-- SUPPLIED ENTRIES follows --

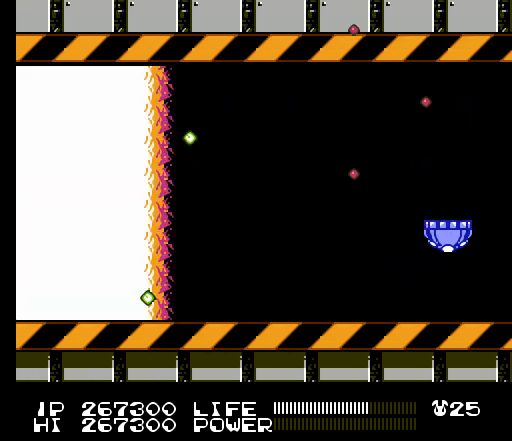
Gameplay with a controller (Nintendo layout); each line is a JSON object with the inputs held at the frame after it. "events" lists button and stick changes between this image and that frame as [ms after this image, input, new state], when the widget could be followed in between. Not read: L3 R3.
{"buttons": ["B", "DPAD_LEFT"], "events": [[33, "B", "down"], [33, "DPAD_RIGHT", "down"], [67, "B", "up"], [100, "B", "down"], [133, "B", "up"], [167, "B", "down"], [167, "DPAD_RIGHT", "up"], [200, "B", "up"], [233, "B", "down"], [267, "B", "up"], [300, "B", "down"], [333, "B", "up"], [367, "B", "down"], [400, "B", "up"], [433, "B", "down"], [433, "DPAD_LEFT", "down"], [467, "B", "up"], [500, "B", "down"]]}
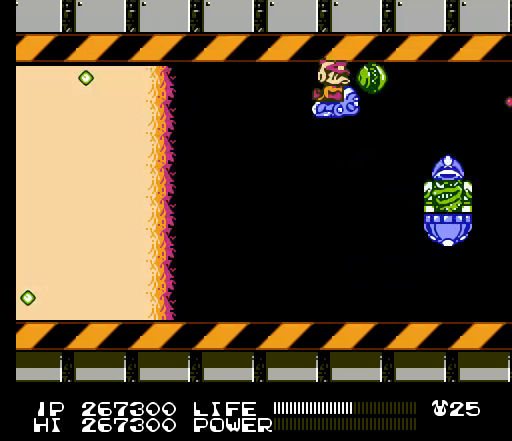
{"buttons": [], "events": [[33, "B", "up"], [67, "B", "down"], [100, "B", "up"], [133, "B", "down"], [167, "B", "up"], [200, "B", "down"], [233, "B", "up"], [233, "DPAD_LEFT", "up"], [267, "B", "down"], [300, "B", "up"], [333, "B", "down"], [367, "B", "up"], [400, "B", "down"], [433, "B", "up"], [467, "B", "down"], [500, "B", "up"]]}
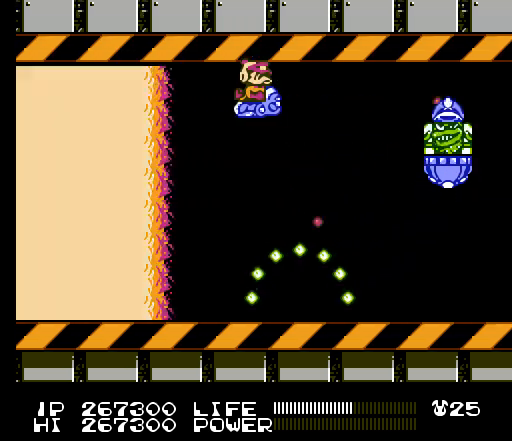
{"buttons": ["B"], "events": [[33, "B", "down"], [33, "SELECT", "down"], [67, "B", "up"], [100, "B", "down"], [133, "B", "up"], [167, "B", "down"], [167, "SELECT", "up"], [200, "B", "up"], [233, "B", "down"], [267, "B", "up"], [300, "B", "down"], [333, "B", "up"], [367, "B", "down"], [400, "B", "up"], [433, "B", "down"], [467, "B", "up"], [500, "B", "down"]]}
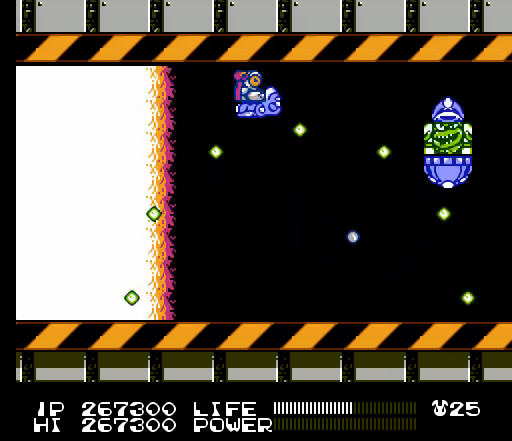
{"buttons": [], "events": [[33, "B", "up"], [67, "B", "down"], [100, "B", "up"], [100, "DPAD_DOWN", "down"], [133, "B", "down"], [167, "B", "up"], [200, "B", "down"], [233, "B", "up"], [267, "B", "down"], [267, "DPAD_DOWN", "up"], [300, "B", "up"], [333, "B", "down"], [367, "B", "up"], [400, "B", "down"], [433, "B", "up"], [467, "B", "down"], [500, "B", "up"]]}
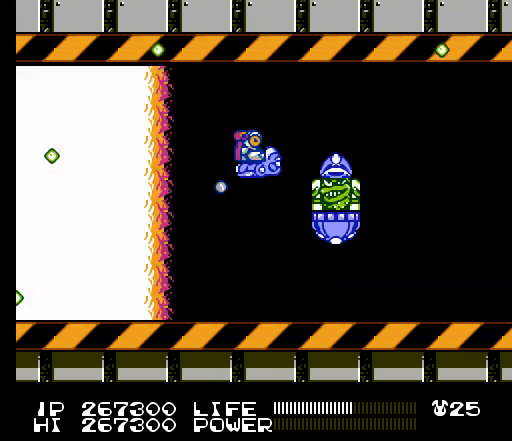
{"buttons": ["B", "DPAD_UP"], "events": [[33, "B", "down"], [67, "B", "up"], [100, "B", "down"], [133, "B", "up"], [167, "B", "down"], [200, "B", "up"], [233, "B", "down"], [233, "DPAD_UP", "down"], [267, "B", "up"], [300, "B", "down"], [333, "B", "up"], [367, "B", "down"], [400, "B", "up"], [433, "B", "down"], [467, "B", "up"], [500, "B", "down"]]}
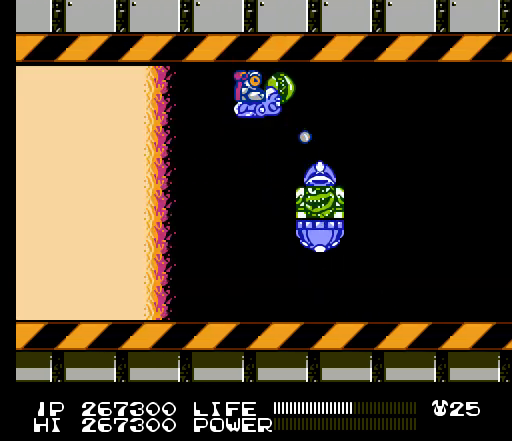
{"buttons": ["DPAD_UP", "DPAD_RIGHT"], "events": [[33, "B", "up"], [67, "B", "down"], [100, "B", "up"], [100, "DPAD_RIGHT", "down"], [133, "B", "down"], [167, "B", "up"], [200, "B", "down"], [233, "B", "up"], [267, "B", "down"], [300, "B", "up"], [333, "B", "down"], [367, "B", "up"], [400, "B", "down"], [433, "B", "up"], [467, "B", "down"], [500, "B", "up"]]}
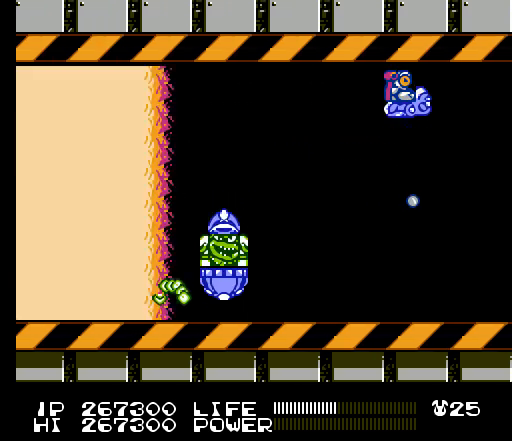
{"buttons": ["B"], "events": [[33, "B", "down"], [67, "B", "up"], [67, "DPAD_UP", "up"], [100, "B", "down"], [133, "B", "up"], [167, "B", "down"], [200, "B", "up"], [233, "B", "down"], [267, "B", "up"], [300, "B", "down"], [333, "B", "up"], [367, "B", "down"], [400, "B", "up"], [433, "B", "down"], [467, "B", "up"], [467, "DPAD_RIGHT", "up"], [500, "B", "down"]]}
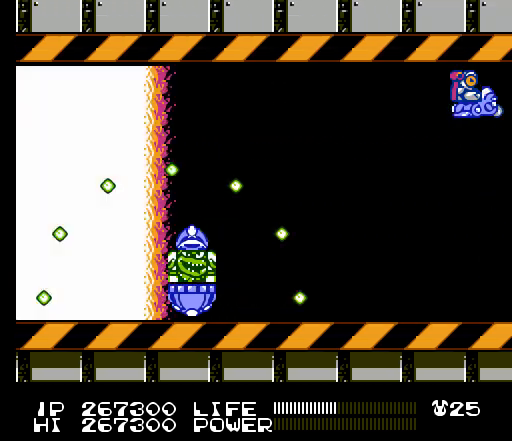
{"buttons": [], "events": [[33, "B", "up"], [67, "B", "down"], [100, "B", "up"], [100, "DPAD_LEFT", "down"], [133, "B", "down"], [167, "B", "up"], [200, "B", "down"], [233, "B", "up"], [233, "DPAD_LEFT", "up"], [267, "B", "down"], [300, "B", "up"], [333, "B", "down"], [367, "B", "up"], [400, "B", "down"], [433, "B", "up"], [467, "B", "down"], [500, "B", "up"]]}
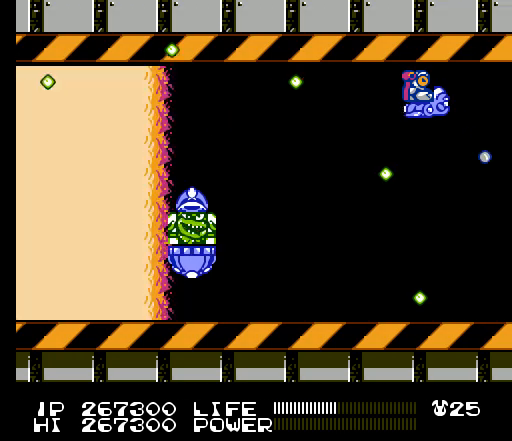
{"buttons": ["B", "DPAD_RIGHT"], "events": [[33, "B", "down"], [67, "B", "up"], [100, "B", "down"], [133, "B", "up"], [167, "B", "down"], [167, "DPAD_LEFT", "down"], [200, "B", "up"], [233, "B", "down"], [267, "B", "up"], [300, "B", "down"], [300, "DPAD_LEFT", "up"], [333, "B", "up"], [367, "B", "down"], [400, "B", "up"], [433, "B", "down"], [433, "DPAD_RIGHT", "down"], [467, "B", "up"], [500, "B", "down"]]}
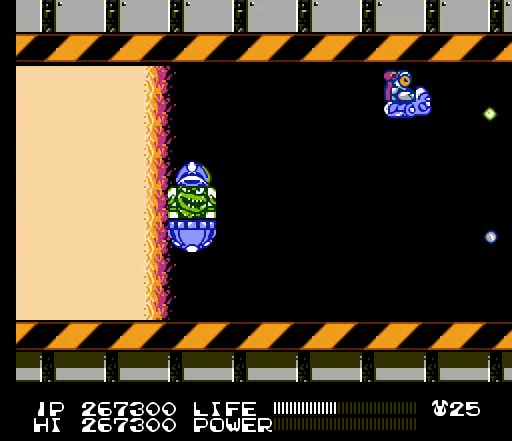
{"buttons": [], "events": [[33, "B", "up"], [67, "B", "down"], [100, "B", "up"], [100, "DPAD_RIGHT", "up"], [133, "B", "down"], [167, "B", "up"], [200, "B", "down"], [233, "B", "up"], [233, "SELECT", "down"], [267, "B", "down"], [300, "B", "up"], [333, "B", "down"], [367, "B", "up"], [400, "B", "down"], [433, "B", "up"], [433, "SELECT", "up"], [467, "B", "down"], [500, "B", "up"]]}
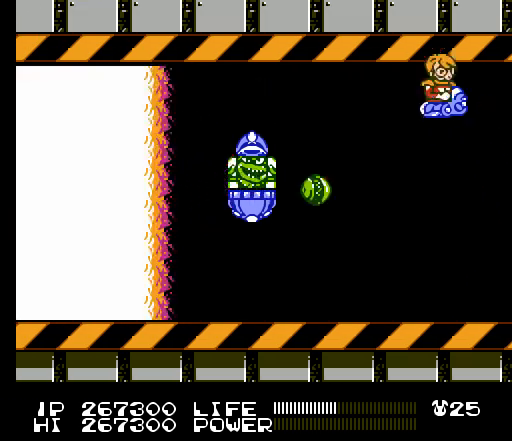
{"buttons": ["B"], "events": [[33, "B", "down"], [67, "B", "up"], [67, "DPAD_DOWN", "down"], [100, "B", "down"], [100, "DPAD_RIGHT", "down"], [133, "B", "up"], [167, "B", "down"], [200, "B", "up"], [233, "B", "down"], [267, "B", "up"], [300, "B", "down"], [300, "DPAD_RIGHT", "up"], [333, "B", "up"], [333, "DPAD_DOWN", "up"], [367, "B", "down"], [400, "B", "up"], [433, "B", "down"], [467, "B", "up"], [500, "B", "down"]]}
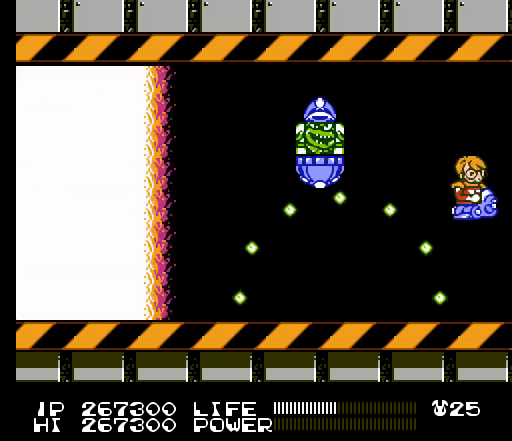
{"buttons": [], "events": [[33, "B", "up"], [67, "B", "down"], [100, "B", "up"], [133, "B", "down"], [167, "B", "up"], [200, "B", "down"], [233, "B", "up"], [267, "B", "down"], [300, "B", "up"], [300, "DPAD_UP", "down"], [333, "B", "down"], [367, "B", "up"], [400, "B", "down"], [433, "B", "up"], [467, "B", "down"], [500, "B", "up"], [500, "DPAD_UP", "up"]]}
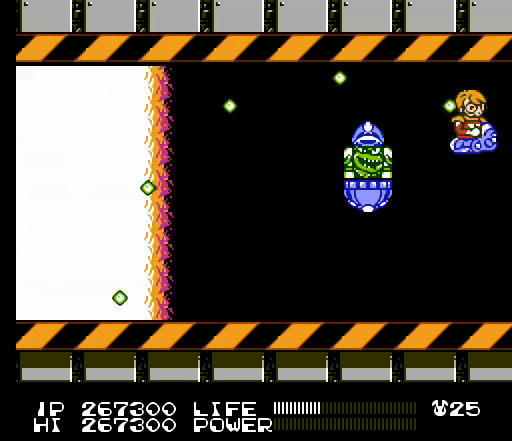
{"buttons": ["B", "DPAD_LEFT"], "events": [[33, "B", "down"], [67, "B", "up"], [100, "B", "down"], [133, "B", "up"], [167, "B", "down"], [200, "B", "up"], [233, "B", "down"], [233, "DPAD_UP", "down"], [267, "B", "up"], [300, "B", "down"], [333, "B", "up"], [367, "B", "down"], [400, "B", "up"], [433, "B", "down"], [433, "DPAD_LEFT", "down"], [467, "B", "up"], [500, "B", "down"], [500, "DPAD_UP", "up"]]}
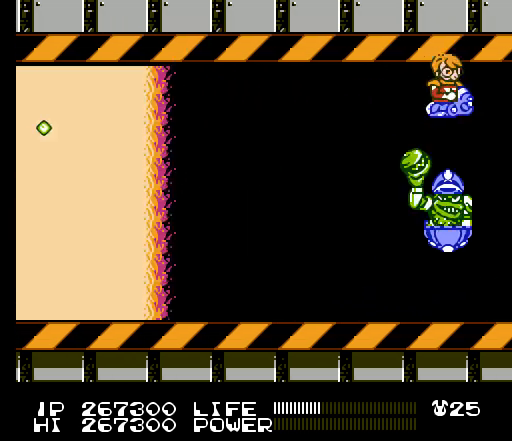
{"buttons": ["DPAD_LEFT"], "events": [[33, "B", "up"], [67, "B", "down"], [100, "B", "up"], [133, "B", "down"], [167, "B", "up"], [200, "B", "down"], [233, "B", "up"], [267, "B", "down"], [300, "B", "up"], [333, "B", "down"], [367, "B", "up"], [400, "B", "down"], [433, "B", "up"], [467, "B", "down"], [500, "B", "up"]]}
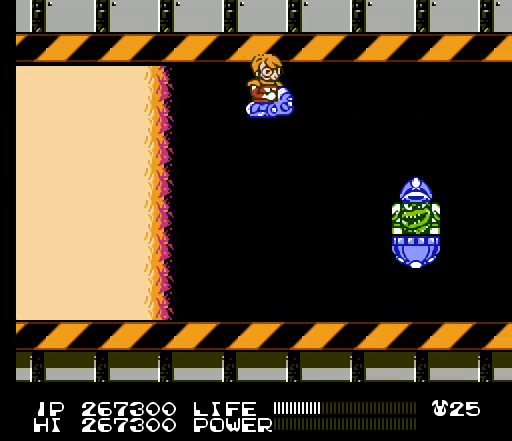
{"buttons": ["B", "DPAD_UP", "DPAD_RIGHT"]}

-- SUPPLIED ENTRIES concluded --

» WORK REQUEST: Each line of the material above should be set down exactly, with no pictures.

» ANSWER FOR THIS EXERCISE:
Gameplay with a controller (Nintendo layout); each line is a JSON object with the inputs held at the frame after it. "events" lists button and stick changes between this image and that frame as [ms after this image, input, new state], when the widget could be followed in between. Not read: L3 R3.
{"buttons": ["B", "DPAD_LEFT"], "events": [[33, "B", "down"], [33, "DPAD_RIGHT", "down"], [67, "B", "up"], [100, "B", "down"], [133, "B", "up"], [167, "B", "down"], [167, "DPAD_RIGHT", "up"], [200, "B", "up"], [233, "B", "down"], [267, "B", "up"], [300, "B", "down"], [333, "B", "up"], [367, "B", "down"], [400, "B", "up"], [433, "B", "down"], [433, "DPAD_LEFT", "down"], [467, "B", "up"], [500, "B", "down"]]}
{"buttons": [], "events": [[33, "B", "up"], [67, "B", "down"], [100, "B", "up"], [133, "B", "down"], [167, "B", "up"], [200, "B", "down"], [233, "B", "up"], [233, "DPAD_LEFT", "up"], [267, "B", "down"], [300, "B", "up"], [333, "B", "down"], [367, "B", "up"], [400, "B", "down"], [433, "B", "up"], [467, "B", "down"], [500, "B", "up"]]}
{"buttons": ["B"], "events": [[33, "B", "down"], [33, "SELECT", "down"], [67, "B", "up"], [100, "B", "down"], [133, "B", "up"], [167, "B", "down"], [167, "SELECT", "up"], [200, "B", "up"], [233, "B", "down"], [267, "B", "up"], [300, "B", "down"], [333, "B", "up"], [367, "B", "down"], [400, "B", "up"], [433, "B", "down"], [467, "B", "up"], [500, "B", "down"]]}
{"buttons": [], "events": [[33, "B", "up"], [67, "B", "down"], [100, "B", "up"], [100, "DPAD_DOWN", "down"], [133, "B", "down"], [167, "B", "up"], [200, "B", "down"], [233, "B", "up"], [267, "B", "down"], [267, "DPAD_DOWN", "up"], [300, "B", "up"], [333, "B", "down"], [367, "B", "up"], [400, "B", "down"], [433, "B", "up"], [467, "B", "down"], [500, "B", "up"]]}
{"buttons": ["B", "DPAD_UP"], "events": [[33, "B", "down"], [67, "B", "up"], [100, "B", "down"], [133, "B", "up"], [167, "B", "down"], [200, "B", "up"], [233, "B", "down"], [233, "DPAD_UP", "down"], [267, "B", "up"], [300, "B", "down"], [333, "B", "up"], [367, "B", "down"], [400, "B", "up"], [433, "B", "down"], [467, "B", "up"], [500, "B", "down"]]}
{"buttons": ["DPAD_UP", "DPAD_RIGHT"], "events": [[33, "B", "up"], [67, "B", "down"], [100, "B", "up"], [100, "DPAD_RIGHT", "down"], [133, "B", "down"], [167, "B", "up"], [200, "B", "down"], [233, "B", "up"], [267, "B", "down"], [300, "B", "up"], [333, "B", "down"], [367, "B", "up"], [400, "B", "down"], [433, "B", "up"], [467, "B", "down"], [500, "B", "up"]]}
{"buttons": ["B"], "events": [[33, "B", "down"], [67, "B", "up"], [67, "DPAD_UP", "up"], [100, "B", "down"], [133, "B", "up"], [167, "B", "down"], [200, "B", "up"], [233, "B", "down"], [267, "B", "up"], [300, "B", "down"], [333, "B", "up"], [367, "B", "down"], [400, "B", "up"], [433, "B", "down"], [467, "B", "up"], [467, "DPAD_RIGHT", "up"], [500, "B", "down"]]}
{"buttons": [], "events": [[33, "B", "up"], [67, "B", "down"], [100, "B", "up"], [100, "DPAD_LEFT", "down"], [133, "B", "down"], [167, "B", "up"], [200, "B", "down"], [233, "B", "up"], [233, "DPAD_LEFT", "up"], [267, "B", "down"], [300, "B", "up"], [333, "B", "down"], [367, "B", "up"], [400, "B", "down"], [433, "B", "up"], [467, "B", "down"], [500, "B", "up"]]}
{"buttons": ["B", "DPAD_RIGHT"], "events": [[33, "B", "down"], [67, "B", "up"], [100, "B", "down"], [133, "B", "up"], [167, "B", "down"], [167, "DPAD_LEFT", "down"], [200, "B", "up"], [233, "B", "down"], [267, "B", "up"], [300, "B", "down"], [300, "DPAD_LEFT", "up"], [333, "B", "up"], [367, "B", "down"], [400, "B", "up"], [433, "B", "down"], [433, "DPAD_RIGHT", "down"], [467, "B", "up"], [500, "B", "down"]]}
{"buttons": [], "events": [[33, "B", "up"], [67, "B", "down"], [100, "B", "up"], [100, "DPAD_RIGHT", "up"], [133, "B", "down"], [167, "B", "up"], [200, "B", "down"], [233, "B", "up"], [233, "SELECT", "down"], [267, "B", "down"], [300, "B", "up"], [333, "B", "down"], [367, "B", "up"], [400, "B", "down"], [433, "B", "up"], [433, "SELECT", "up"], [467, "B", "down"], [500, "B", "up"]]}
{"buttons": ["B"], "events": [[33, "B", "down"], [67, "B", "up"], [67, "DPAD_DOWN", "down"], [100, "B", "down"], [100, "DPAD_RIGHT", "down"], [133, "B", "up"], [167, "B", "down"], [200, "B", "up"], [233, "B", "down"], [267, "B", "up"], [300, "B", "down"], [300, "DPAD_RIGHT", "up"], [333, "B", "up"], [333, "DPAD_DOWN", "up"], [367, "B", "down"], [400, "B", "up"], [433, "B", "down"], [467, "B", "up"], [500, "B", "down"]]}
{"buttons": [], "events": [[33, "B", "up"], [67, "B", "down"], [100, "B", "up"], [133, "B", "down"], [167, "B", "up"], [200, "B", "down"], [233, "B", "up"], [267, "B", "down"], [300, "B", "up"], [300, "DPAD_UP", "down"], [333, "B", "down"], [367, "B", "up"], [400, "B", "down"], [433, "B", "up"], [467, "B", "down"], [500, "B", "up"], [500, "DPAD_UP", "up"]]}
{"buttons": ["B", "DPAD_LEFT"], "events": [[33, "B", "down"], [67, "B", "up"], [100, "B", "down"], [133, "B", "up"], [167, "B", "down"], [200, "B", "up"], [233, "B", "down"], [233, "DPAD_UP", "down"], [267, "B", "up"], [300, "B", "down"], [333, "B", "up"], [367, "B", "down"], [400, "B", "up"], [433, "B", "down"], [433, "DPAD_LEFT", "down"], [467, "B", "up"], [500, "B", "down"], [500, "DPAD_UP", "up"]]}
{"buttons": ["DPAD_LEFT"], "events": [[33, "B", "up"], [67, "B", "down"], [100, "B", "up"], [133, "B", "down"], [167, "B", "up"], [200, "B", "down"], [233, "B", "up"], [267, "B", "down"], [300, "B", "up"], [333, "B", "down"], [367, "B", "up"], [400, "B", "down"], [433, "B", "up"], [467, "B", "down"], [500, "B", "up"]]}
{"buttons": ["B", "DPAD_UP", "DPAD_RIGHT"]}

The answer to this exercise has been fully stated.